In part I, I discussed how to create a data set to describe the nature of political sex scandals among national politicians in the US. Now, I will try to build a model from that data set that describes the outcome of the scandal by its basic properties.

Describing the model building process to a non-technical audience is difficult. Basically, it involves looking at the options in the data, proposing a hypothesis on how they may relate, and testing it. Depending on the results of the test, you either reject the hypothesis, try to refine it, or include it in the model.
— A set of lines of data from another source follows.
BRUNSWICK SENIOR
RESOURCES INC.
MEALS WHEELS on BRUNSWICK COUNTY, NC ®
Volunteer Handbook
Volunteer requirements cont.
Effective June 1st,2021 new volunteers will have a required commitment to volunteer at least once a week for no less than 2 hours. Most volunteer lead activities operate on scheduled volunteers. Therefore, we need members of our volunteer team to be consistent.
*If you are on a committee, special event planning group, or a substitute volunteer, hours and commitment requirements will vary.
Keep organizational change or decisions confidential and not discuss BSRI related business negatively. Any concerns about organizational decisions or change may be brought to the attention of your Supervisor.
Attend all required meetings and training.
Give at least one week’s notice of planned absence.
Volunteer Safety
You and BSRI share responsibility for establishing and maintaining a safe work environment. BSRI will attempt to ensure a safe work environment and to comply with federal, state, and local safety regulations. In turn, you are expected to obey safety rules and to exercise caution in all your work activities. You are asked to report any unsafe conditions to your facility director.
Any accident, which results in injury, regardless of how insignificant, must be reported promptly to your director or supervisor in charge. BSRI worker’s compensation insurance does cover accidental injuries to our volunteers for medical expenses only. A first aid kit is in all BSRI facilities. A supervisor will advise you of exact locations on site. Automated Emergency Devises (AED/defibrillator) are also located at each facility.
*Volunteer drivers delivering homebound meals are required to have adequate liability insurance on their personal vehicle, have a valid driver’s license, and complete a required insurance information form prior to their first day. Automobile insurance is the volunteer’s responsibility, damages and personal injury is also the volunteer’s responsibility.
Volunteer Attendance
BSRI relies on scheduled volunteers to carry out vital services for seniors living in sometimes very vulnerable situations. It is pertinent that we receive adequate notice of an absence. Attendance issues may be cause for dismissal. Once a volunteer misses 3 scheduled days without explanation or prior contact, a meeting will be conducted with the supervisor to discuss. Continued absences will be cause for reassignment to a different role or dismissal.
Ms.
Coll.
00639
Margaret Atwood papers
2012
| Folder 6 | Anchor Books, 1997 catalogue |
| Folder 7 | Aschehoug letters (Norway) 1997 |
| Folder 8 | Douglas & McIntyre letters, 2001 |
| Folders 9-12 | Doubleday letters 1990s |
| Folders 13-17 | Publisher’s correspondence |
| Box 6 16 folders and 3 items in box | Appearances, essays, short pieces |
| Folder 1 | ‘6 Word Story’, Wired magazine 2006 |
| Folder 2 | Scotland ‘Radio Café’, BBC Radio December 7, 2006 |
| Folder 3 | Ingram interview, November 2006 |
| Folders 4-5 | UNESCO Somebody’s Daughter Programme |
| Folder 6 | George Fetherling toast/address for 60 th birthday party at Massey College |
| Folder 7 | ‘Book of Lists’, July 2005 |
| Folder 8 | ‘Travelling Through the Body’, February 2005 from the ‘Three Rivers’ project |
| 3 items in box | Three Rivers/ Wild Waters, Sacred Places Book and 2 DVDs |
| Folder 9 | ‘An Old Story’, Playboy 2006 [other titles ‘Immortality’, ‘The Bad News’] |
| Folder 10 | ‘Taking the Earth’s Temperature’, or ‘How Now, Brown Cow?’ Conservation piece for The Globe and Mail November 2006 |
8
When complete, the model is simply a mathematical formula that takes all of the inputs (those variables included in it) and manipulates them to produce an output. In this case, I am using logistic regression, so the output is a value between 0 and 1, where 0 represents resigned, and 1 represents won re-election.

Because values lower than 0 and higher than 1 are nonsensical, the formula doesn’t operate on the probability directly, but rather on another value called a logit, which ranges from positive infinity to negative infinity. Thus, unlike many linear models, this one doesn’t have easily interpretable coefficients; that is to say, you can’t say “For every year of seniority, a Senator is 10% less likely to resign,” since this could lead to Senators having less than a 0% chance of resignation.

##### The Model

Now, lets look at what goes into the model itself. Seniority, Contrition, Hypocrisy, Plausibility, and Misappropriations seem to have no influence on the outcome of a scandal. This leaves Intensity, Coercion, Kinkiness, Unfaithfulness, and Party. The way these affect scandals, however, is unusual.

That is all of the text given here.